Юкико ахнула, приложив ладони к животу.
— Но когда их князь к Императору служить пошел, то подписал договор, чтоб, стало быть, женщин они не крали больше, а брали по-честному, если, конечно, кто отдать захочет.
— Кто ж отдаст дочь тьерингу? — Шину отмерила миску риса. Мыла она его неспешно, перебирая зерна крупными пальцами.
— Не скажи… отдадут… в Веселый квартал же отдают, так отчего б и тьерингам не отдать? Они богатые…
Юкико тяжко вздохнула и, отломив ниточку сушеной водоросли, сунула в рот. Она посасывала ее, жмурясь от удовольствия, и, редкий случай, выглядела вполне счастливой.
— Вот поглядишь, еще к нам явится…
Как ни странно, предсказание это сбылось, но вовсе не так, как предположила Араши.

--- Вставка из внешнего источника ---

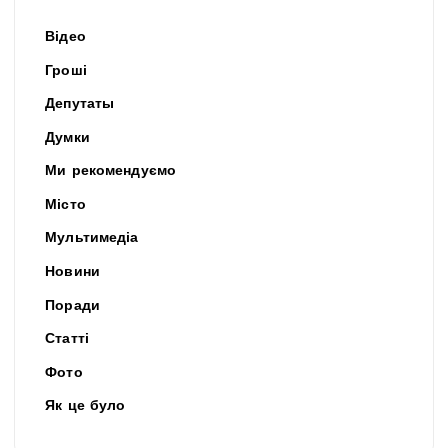
Відео
Гроші
Депутаты
Думки
Ми рекомендуємо
Місто
Мультимедіа
Новини
Поради
Статті
Фото
Як це було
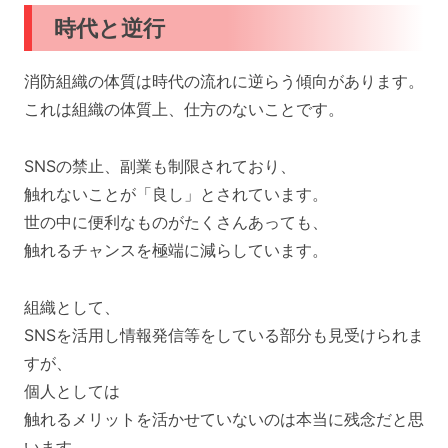
時代と逆行
消防組織の体質は時代の流れに逆らう傾向があります。
これは組織の体質上、仕方のないことです。
SNSの禁止、副業も制限されており、
触れないことが「良し」とされています。
世の中に便利なものがたくさんあっても、
触れるチャンスを極端に減らしています。
組織として、
SNSを活用し情報発信等をしている部分も見受けられま
すが、
個人としては
触れるメリットを活かせていないのは本当に残念だと思
います。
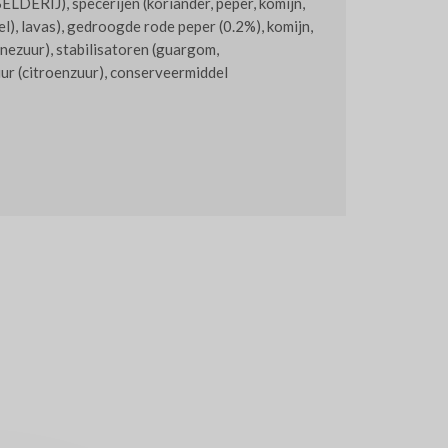
SELDERIJ), specerijen (koriander, peper, komijn,
l), lavas), gedroogde rode peper (0.2%), komijn,
inezuur), stabilisatoren (guargom,
r (citroenzuur), conserveermiddel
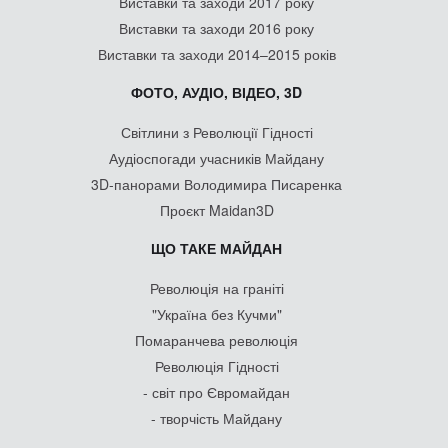
Виставки та заходи 2017 року
Виставки та заходи 2016 року
Виставки та заходи 2014–2015 років
ФОТО, АУДІО, ВІДЕО, 3D
Світлини з Революції Гідності
Аудіоспогади учасників Майдану
3D-панорами Володимира Писаренка
Проєкт Maidan3D
ЩО ТАКЕ МАЙДАН
Революція на граніті
"Україна без Кучми"
Помаранчева революція
Революція Гідності
- світ про Євромайдан
- творчість Майдану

Этот день ничем-то не отличался от прочих.
Пробуждение.
И мучительное ощущение неподатливого чужого тела, которое сегодня отказывается повиноваться. Всякий раз мне приходилось делать немалое усилие для того, чтобы пошевелить пальцем. Но я справлялась.
И справилась сегодня.
Умывание.
Расчесывание. И гребень в руках нашей единственной оннасю скользит по волосам, унося тревоги.
Завтрак в одиночестве.
Знакомая тишина дома. Сад и работа в нем, которая успокаивала Иоко. Странное дело, прежде я никогда не испытывала желания возиться с растениями.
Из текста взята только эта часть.